Denkbar wäre ein Verlust des Beweismittels möglicherweise auch dann, wenn sich der Zustand der Antragstellerin erheblich bessern oder gar eine Heilung eintreten würde. Das ist aber nach ihrer eigenen Darstellung nicht der Fall, da sich die Gesundheitsschäden eher verschlimmern, so dass sie nach ihrer eigenen Darstellung auch in Zukunft noch feststellbar sein werden.

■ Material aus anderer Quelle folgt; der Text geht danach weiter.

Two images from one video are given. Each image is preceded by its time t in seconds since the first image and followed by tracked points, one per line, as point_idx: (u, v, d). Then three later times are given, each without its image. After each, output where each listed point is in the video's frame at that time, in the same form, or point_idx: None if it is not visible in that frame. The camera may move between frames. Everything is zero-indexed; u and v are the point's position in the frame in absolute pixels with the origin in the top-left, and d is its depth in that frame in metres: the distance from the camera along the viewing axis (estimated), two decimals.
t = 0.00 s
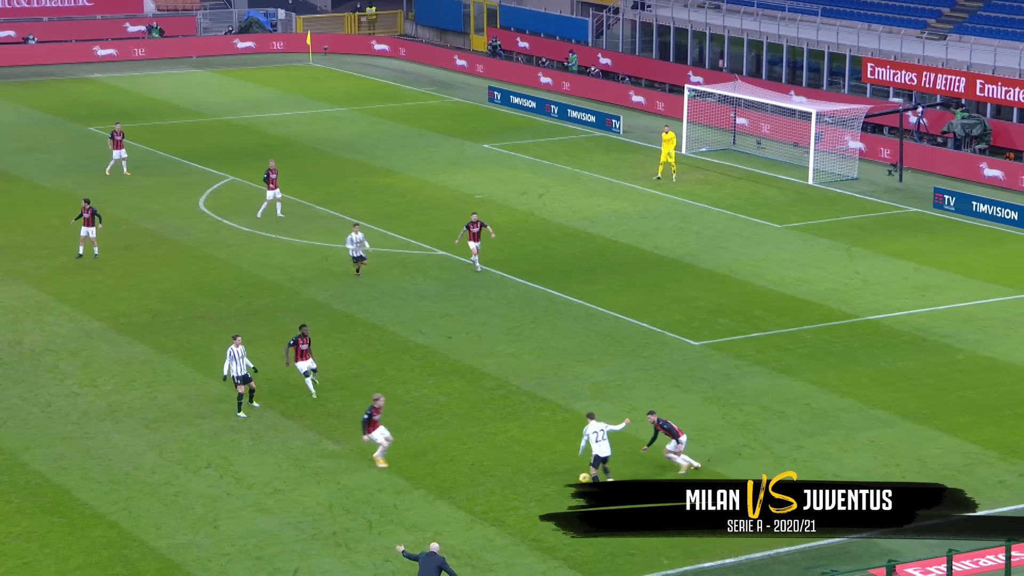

3. Zusammenfassend bleibt festzuhalten, dass die Feststellung eines ärztlichen Behandlungsfehlers jedenfalls im vorliegenden Fall nicht im selbständigen Beweisverfahren getroffen werden kann, weil es sich bei der Bewertung der Rechtmäßigkeit der Dosierung letztlich um eine Rechtsfrage handelt, die ein medizinischer Sachverständiger nicht anstelle des Gerichts allein beantworten kann. Ohne die Klärung des behaupteten Behandlungsfehlers (Antrag Ziff. 1) ist wiederum nicht zu erwarten, dass durch die Beweisaufnahme im Übrigen (Anträge Ziff. 2 bis 5) ein Rechtsstreit vermieden werden kann.

4. Die Kostenentscheidung beruht auf § 97 Abs. 1 ZPO.